> _SOURCE PASSAGE_:
— START —
When initially completing parts 1.4 to 1.4.1 of the exercise, I ran into difficulties ensuring that my trained model has the accuracy that matches the expected 94.9%. Even after debugging and ensuring that my cost and gradient functions were bug free, and that my predictor code was working correctly, I was still getting only 90.3% accuracy. I was using the conjugate gradient (CG) algorithm in scipy.optimize.minimize.

Out of curiosity, I decided to try another algorithm, and used Broyden–Fletcher–Goldfarb–Shannon (BFGS). To my surprise, the accuracy improved drastically to 96.5% and thus exceeded the expectation. The comparison of these two different results between CG and BFGS can be viewed in my notebook under the header Difference in accuracy due to different optimization algorithms.
— END —
> _LIST OF TASKS_:
[a] Render this sentence from the passage on optimization algorithms into Spanish: "I was using the conjugate gradient (CG) algorithm in scipy.optimize.minimize."
[b] In the passage on optimization algorithms, what accuracy did the model reach after switching to BFGS?
[c] Write the next few sentences of the passage on optimization algorithms, following on from its last sentence.

> _COLLECTED DATA_:
— START —
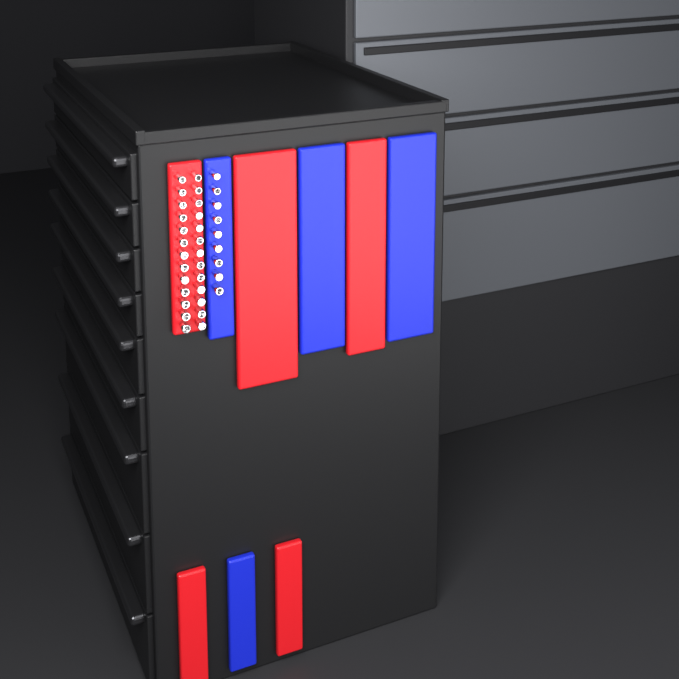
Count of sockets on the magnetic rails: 35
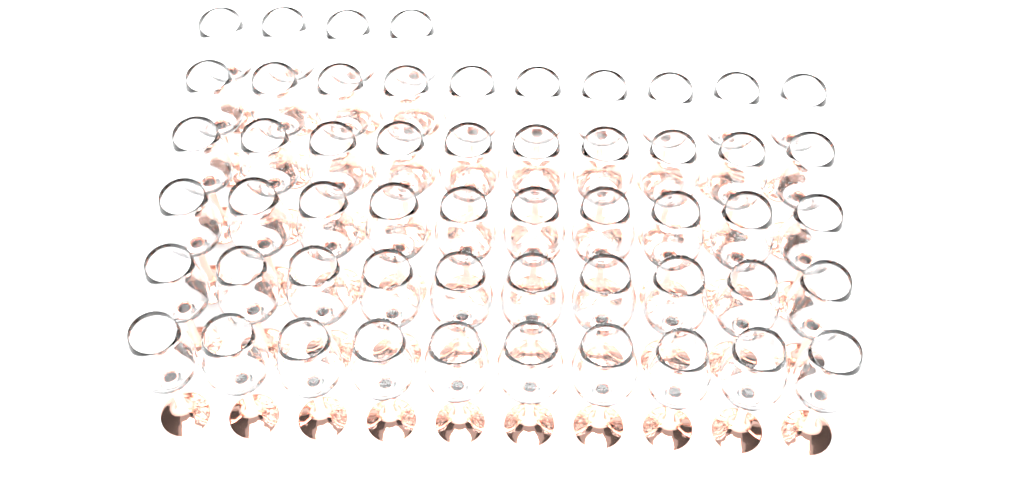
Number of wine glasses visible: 54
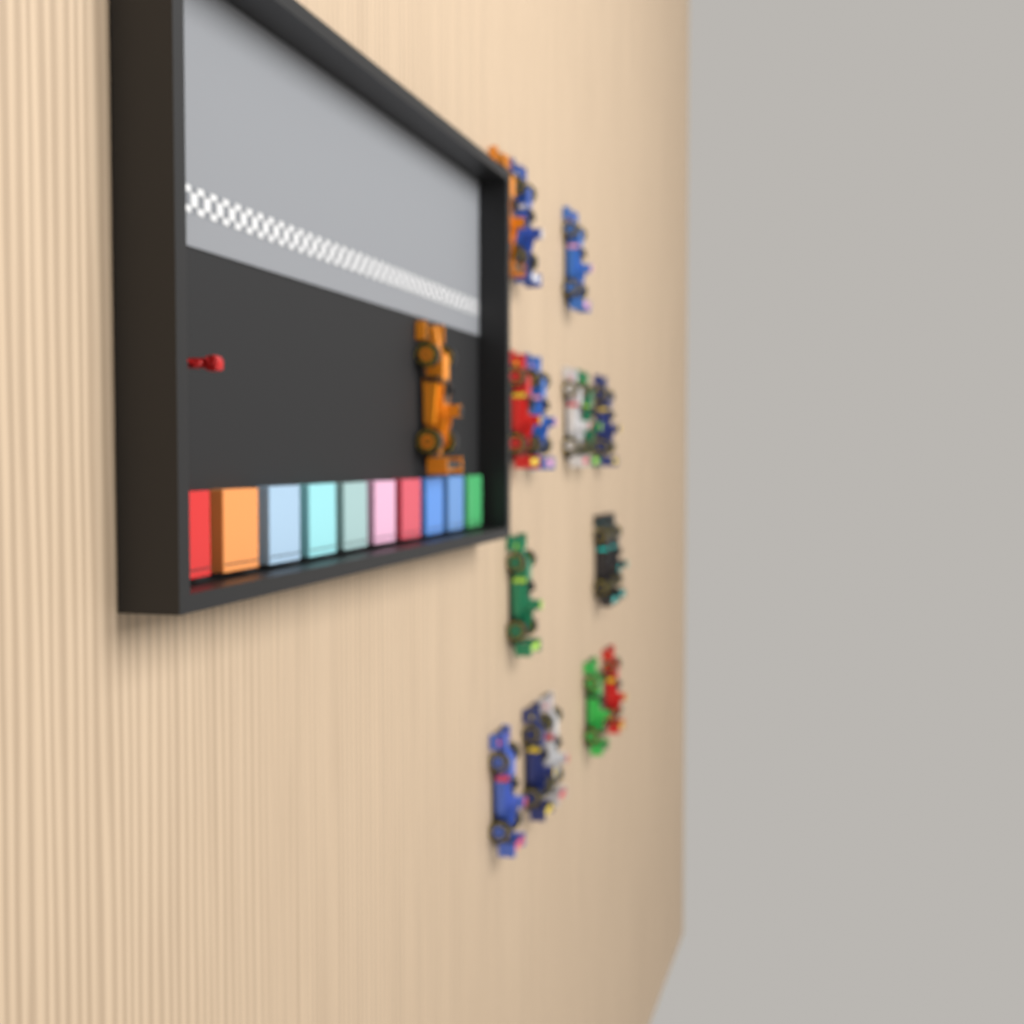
— END —
> _WRITTEN ANSWERS_:
[a] Estaba usando el algoritmo de gradiente conjugado (CG) en scipy.optimize.minimize.

[b] 96.5%

[c]
Is the reason for this difference in accuracy due to the different choice of optimization algorithm? If yes, then could someone explain why?

Also, I would greatly appreciate any review of my code just to make sure that there isn't a bug in any of my functions that is causing this.

Thank you.

EDIT: Here below I added the code involved in the question, on the request in the comments that I do so in this page rather than refer readers to the links to my Jupyter notebooks.

Model cost functions:

def sigmoid(z):
    return 1 / (1 + np.exp(-z))

def compute_cost_regularized(theta, X, y, lda):
    reg =lda/(2*len(y)) * np.sum(theta[1:]**2) 
    return 1/len(y) * np.sum(-y @ np.log(sigmoid(X@theta)) 
                             - (1-y) @ np.log(1-sigmoid(X@theta))) + reg

def compute_gradient_regularized(theta, X, y, lda):
    gradient = np.zeros(len(theta))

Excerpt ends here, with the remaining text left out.